Cancer therapy has undergone tremendous advances in the last few years. Immunotherapy or directing the body’s immune system to target cancer cells and sparing or having only minimum effects on other organs, has revolutionized the treatment of cancer. Checkpoint inhibition is one such strategy, which has been effectively used to treat some lymphomas and many solid cancers. Another approach is the use of living cells to target and kill cancer cells, called cellular therapy. An older version of cellular therapy is bone marrow transplant or stem cell transplant, used for many years now, to treat blood cancers and some solid tumors.

Chimeric antigen receptor (CAR) T-cell therapy, which utilizes the patient’s living T- lymphocytes or “living drugs”, has marked a new era in the treatment of cancer. Emily Whitehead, a 6-year-old girl, was the first pediatric patient to receive CAR T-cells in 2012 at the University of Pennsylvania for refractory acute lymphoblastic leukemia (ALL). She was cured of her cancer, which garnered a lot of attention to CAR T-cells. CAR T-cell therapy has been effectively used in some blood cancers such as, relapsed or resistant B cell Acute Lymphoblastic Leukemia (ALL), multiply relapsed Myeloma and relapsed/refractory B cell Lymphomas.

In CAR T-cell therapy, the T cells undergo genetic re-engineering so that they can attack specific proteins on the surface of cancer cells and kill them. The T cells are obtained from the WBCs of the patient which are separated from the whole blood by leukapheresis. The viral transduction technique is used to modify the extracted T cells and enable expression of the chimeric antigen receptor on their surface. This entire process takes about 4 weeks.

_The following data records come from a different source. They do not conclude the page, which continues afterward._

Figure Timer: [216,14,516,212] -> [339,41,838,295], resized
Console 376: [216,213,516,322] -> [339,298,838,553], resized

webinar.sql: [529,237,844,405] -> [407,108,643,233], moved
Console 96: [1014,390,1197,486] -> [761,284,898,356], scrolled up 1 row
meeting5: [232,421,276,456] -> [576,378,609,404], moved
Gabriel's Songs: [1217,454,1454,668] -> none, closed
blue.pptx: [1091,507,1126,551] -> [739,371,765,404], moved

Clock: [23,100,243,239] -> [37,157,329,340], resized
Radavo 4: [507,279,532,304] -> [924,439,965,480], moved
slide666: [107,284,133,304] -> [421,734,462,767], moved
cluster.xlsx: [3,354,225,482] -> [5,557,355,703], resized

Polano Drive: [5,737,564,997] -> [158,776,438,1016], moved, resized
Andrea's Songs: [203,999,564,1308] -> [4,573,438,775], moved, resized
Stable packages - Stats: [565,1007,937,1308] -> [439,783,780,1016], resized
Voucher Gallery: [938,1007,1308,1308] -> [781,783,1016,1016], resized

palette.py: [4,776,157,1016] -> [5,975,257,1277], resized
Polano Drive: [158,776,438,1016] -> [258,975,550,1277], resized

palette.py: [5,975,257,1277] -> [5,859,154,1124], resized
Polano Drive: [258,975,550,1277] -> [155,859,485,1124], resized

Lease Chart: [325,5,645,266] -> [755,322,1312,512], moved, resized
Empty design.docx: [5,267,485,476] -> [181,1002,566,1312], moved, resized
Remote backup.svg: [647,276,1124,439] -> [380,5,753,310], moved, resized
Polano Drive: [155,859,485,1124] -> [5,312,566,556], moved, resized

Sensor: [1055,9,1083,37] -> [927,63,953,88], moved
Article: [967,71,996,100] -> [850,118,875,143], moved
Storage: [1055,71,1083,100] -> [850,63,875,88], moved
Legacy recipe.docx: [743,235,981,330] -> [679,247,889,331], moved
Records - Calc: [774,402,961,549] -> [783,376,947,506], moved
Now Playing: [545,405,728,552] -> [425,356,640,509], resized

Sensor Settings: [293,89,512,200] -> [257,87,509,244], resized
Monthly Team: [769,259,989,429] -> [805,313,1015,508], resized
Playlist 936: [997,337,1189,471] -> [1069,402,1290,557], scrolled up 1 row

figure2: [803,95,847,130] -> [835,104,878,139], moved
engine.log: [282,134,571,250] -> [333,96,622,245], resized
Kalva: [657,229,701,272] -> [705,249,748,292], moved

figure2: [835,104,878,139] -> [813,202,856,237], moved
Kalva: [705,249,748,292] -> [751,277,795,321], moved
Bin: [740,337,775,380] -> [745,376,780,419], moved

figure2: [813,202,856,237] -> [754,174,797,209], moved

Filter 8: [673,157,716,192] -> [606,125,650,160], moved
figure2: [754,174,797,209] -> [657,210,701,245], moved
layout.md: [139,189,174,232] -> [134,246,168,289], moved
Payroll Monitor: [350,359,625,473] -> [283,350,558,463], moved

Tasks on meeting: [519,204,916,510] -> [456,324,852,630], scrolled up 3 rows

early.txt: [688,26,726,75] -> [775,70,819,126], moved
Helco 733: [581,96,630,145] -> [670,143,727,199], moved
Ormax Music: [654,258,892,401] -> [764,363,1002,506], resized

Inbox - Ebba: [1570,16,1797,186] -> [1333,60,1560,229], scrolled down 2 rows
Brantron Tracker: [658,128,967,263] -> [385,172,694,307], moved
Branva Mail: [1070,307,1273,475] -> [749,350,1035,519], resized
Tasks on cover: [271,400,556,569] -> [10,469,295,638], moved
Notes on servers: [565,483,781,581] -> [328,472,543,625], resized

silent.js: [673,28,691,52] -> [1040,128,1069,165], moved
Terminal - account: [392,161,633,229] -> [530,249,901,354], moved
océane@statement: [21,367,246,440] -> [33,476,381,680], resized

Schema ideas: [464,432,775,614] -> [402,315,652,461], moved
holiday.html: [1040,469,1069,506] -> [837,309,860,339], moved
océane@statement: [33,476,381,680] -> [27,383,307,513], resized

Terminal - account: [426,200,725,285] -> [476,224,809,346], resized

The cells are then infused back into the patient after prior conditioning for 3-4 days with reduced dose chemotherapy. The objective is to develop an environment in the body, which is conducive to proliferation and expansion of the CAR T-cells.

The CAR T-cells remain in the body for a long time and kill residual cancers and may even cure resistant cancers. CAR T-cell therapy has been successfully used to treat multiple myeloma, leukemias like B cell acute lymphoblastic leukemia and B cell lymphomas like diffuse large B cell lymphoma, mantle cell lymphoma, follicular lymphoma. Will CAR T-cell therapy be of help in a specific situation is a decision to be taken in consultation with the treating oncologist. In the United States, this therapy costs crores of rupees. Keeping with the spirit of the Make in India initiative, researchers at IIT Mumbai and Advanced Centre for Treatment, Research and Education in Cancer (ACTREC) at Tata Memorial Hospital in Mumbai are working to develop indigenous CAR T-cells at 1/10th of this cost. The end goal must be to make this treatment accessible and also more affordable to the majority of people; this requires development of “Institutional CAR T-cells”.

The times are just right for indigenous research and development. They have never been better.

Development of new and better treatment options will not only help patients in our country, global patients too can benefit from these innovations.